Previously we saw that scaling the number of solutions (k) for models like GPT-4o-mini resulted in a speedup plateau, however introducing vectorized examples and showing these models how to use the correct APIs, dramatically improved the performance of even the weakest models.
Failure Analysis#
We investigate some of the common failure modes across the models in instances where compilation failed, functional tests failed or performance was poor. Commonly seen problems are shown in Figure 6 below.
Some LLMs that passed many functional correctness tests ended up writing very inefficient solutions as shown, e.g., Figure 6(a) – these kernels do not utilize the NPU hardware to the fullest. Incorrect solutions will fail compilation often due to hallucinations as shown in (b) or misunderstanding of how to use vector APIs as shown in (c), where the model has successfully used the AIE APIs but was still processing elements in a loop one by one, not fully vectorizing.
(a) Looping one element at a time (Qwen3-Coder)
(b) Hallucinated non-existent headers and API calls (Gemini 2.5 Pro)
(c) Aware of vectors and how to chop up the data but still processing in scalar loops (DeepSeek R1)
Figure 6: Examples of LLM errors in vectorized kernel generation: scalar loop with conditional (Qwen3-Coder), hallucinated API usage (Gemini 2.5 Pro) and incomplete vectorization (DeepSeek R1).
More recent models like Gemini 2.5 Pro and Claude 4 seem to have baked in knowledge of AIE code optimization and even though they sometimes hallucinate APIs that do not exist, will try to produce optimized solutions. There is a great deal of potential in these models, however more work needs to be done on the generation pipelines via either context engineering or agentic workflows. As we’ve shown, simply adding compiler feedback can have tremendous performance improvements. And techniques like RAG and context engineering are very helpful in steering the LLMs towards more optimized solutions.
Conclusions#
We have introduced NPUEval - a challenging new benchmark for evaluating LLMs on their ability to generate NPU kernels. We found that weaker models such as GPT-4o-mini were really good at generating passing code, however they did not produce performant kernels and plateaued when being evaluated on speedup. We have shown that even weaker models, when provided with vectorized examples, can achieve performance comparable to their stronger counterparts.

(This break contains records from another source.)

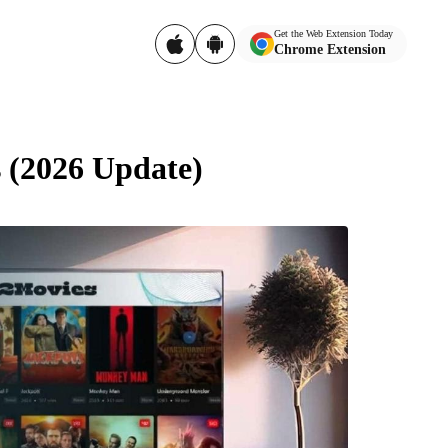
Get the Web Extension Today
Chrome Extension
 (2026 Update)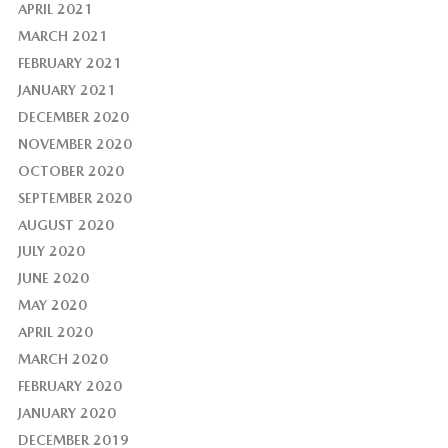
APRIL 2021
MARCH 2021
FEBRUARY 2021
JANUARY 2021
DECEMBER 2020
NOVEMBER 2020
OCTOBER 2020
SEPTEMBER 2020
AUGUST 2020
JULY 2020
JUNE 2020
MAY 2020
APRIL 2020
MARCH 2020
FEBRUARY 2020
JANUARY 2020
DECEMBER 2019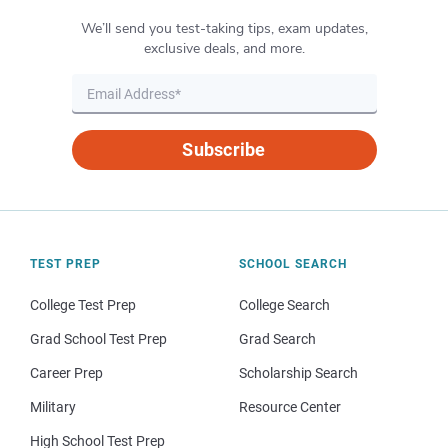
We’ll send you test-taking tips, exam updates,
exclusive deals, and more.
Subscribe
TEST PREP
SCHOOL SEARCH
College Test Prep
College Search
Grad School Test Prep
Grad Search
Career Prep
Scholarship Search
Military
Resource Center
High School Test Prep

Gemini 2.5 Pro was by far the best model at generating efficient kernels, alongside Claude 4 Sonnet and DeepSeek R1, with the best out-of-the-box understanding of AIE APIs. We believe that these models are very promising, especially when combined with agentic tooling and context engineering. We are excited to see how they will be used in future code generation pipelines to improve upon the results achieved in this work.
What’s Next#
NPUs are still a new class of accelerator and it’s impressive how good some models already are at writing code for them. This is only the beginning, and it will be exciting to see how new techniques, such as code-generating agents, will improve upon this benchmark.
The Python behavioral models can be re-used along with the infrastructure we have built here to generate datasets targeting any programming model. We plan to use the same methodology to extend this work to other accelerator families.
The benchmark and reference code generation pipeline are hosted on github - if you have a Ryzen AI machine on hand, try to generate and run some NPU kernels yourself!